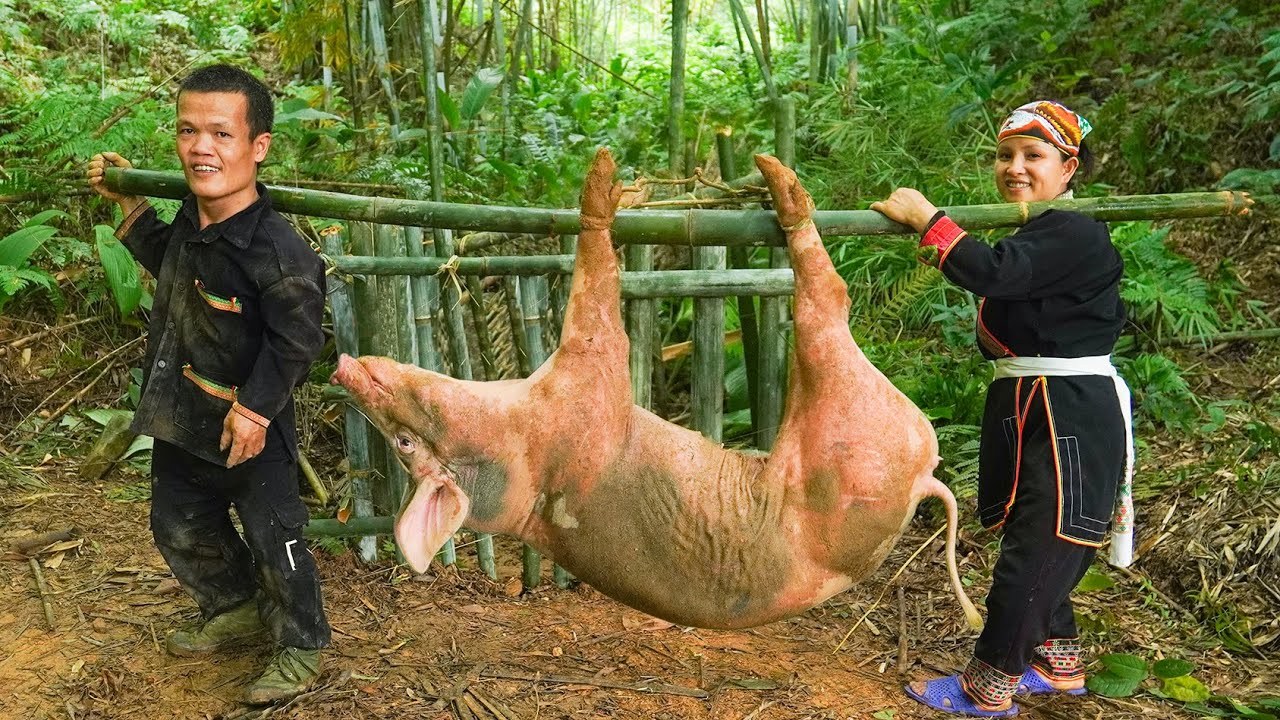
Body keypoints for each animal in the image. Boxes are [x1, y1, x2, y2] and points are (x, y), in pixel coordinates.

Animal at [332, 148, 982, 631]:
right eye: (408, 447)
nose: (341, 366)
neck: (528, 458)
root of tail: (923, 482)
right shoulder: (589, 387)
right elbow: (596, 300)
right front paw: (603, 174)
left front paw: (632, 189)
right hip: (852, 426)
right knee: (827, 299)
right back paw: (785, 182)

--

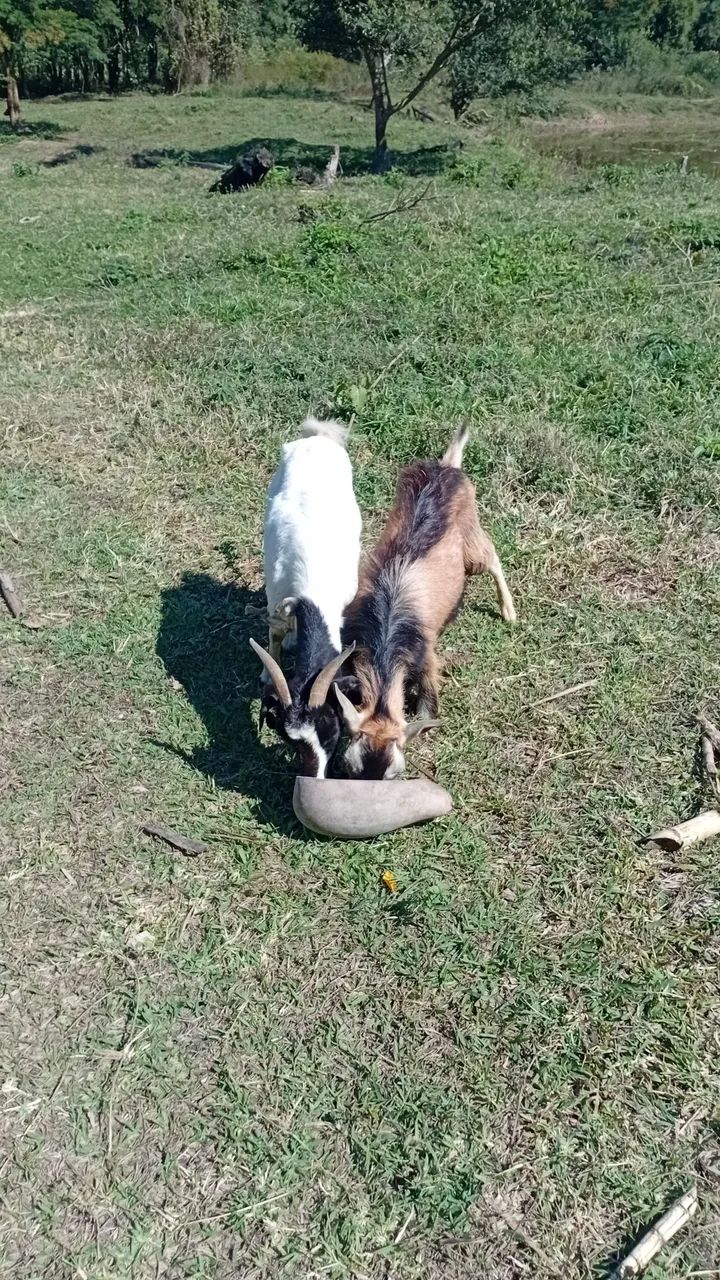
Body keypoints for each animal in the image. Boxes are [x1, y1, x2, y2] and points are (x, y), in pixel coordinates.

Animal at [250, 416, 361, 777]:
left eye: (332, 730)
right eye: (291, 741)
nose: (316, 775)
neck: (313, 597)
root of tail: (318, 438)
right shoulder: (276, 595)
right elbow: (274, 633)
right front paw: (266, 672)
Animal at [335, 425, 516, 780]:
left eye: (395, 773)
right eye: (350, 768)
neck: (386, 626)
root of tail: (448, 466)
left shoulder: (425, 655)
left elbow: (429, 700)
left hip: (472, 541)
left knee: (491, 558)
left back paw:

--

## [Activity]
Above is a listing; print exactly its lines from the one with "neck: (528, 458)" through the one with "right back paw: (785, 182)", and no other lines.

## [Finished task]
neck: (528, 458)
root of tail: (923, 482)
right shoulder: (589, 387)
right elbow: (596, 300)
right front paw: (603, 174)
left front paw: (632, 189)
right hip: (852, 426)
right knee: (827, 299)
right back paw: (785, 182)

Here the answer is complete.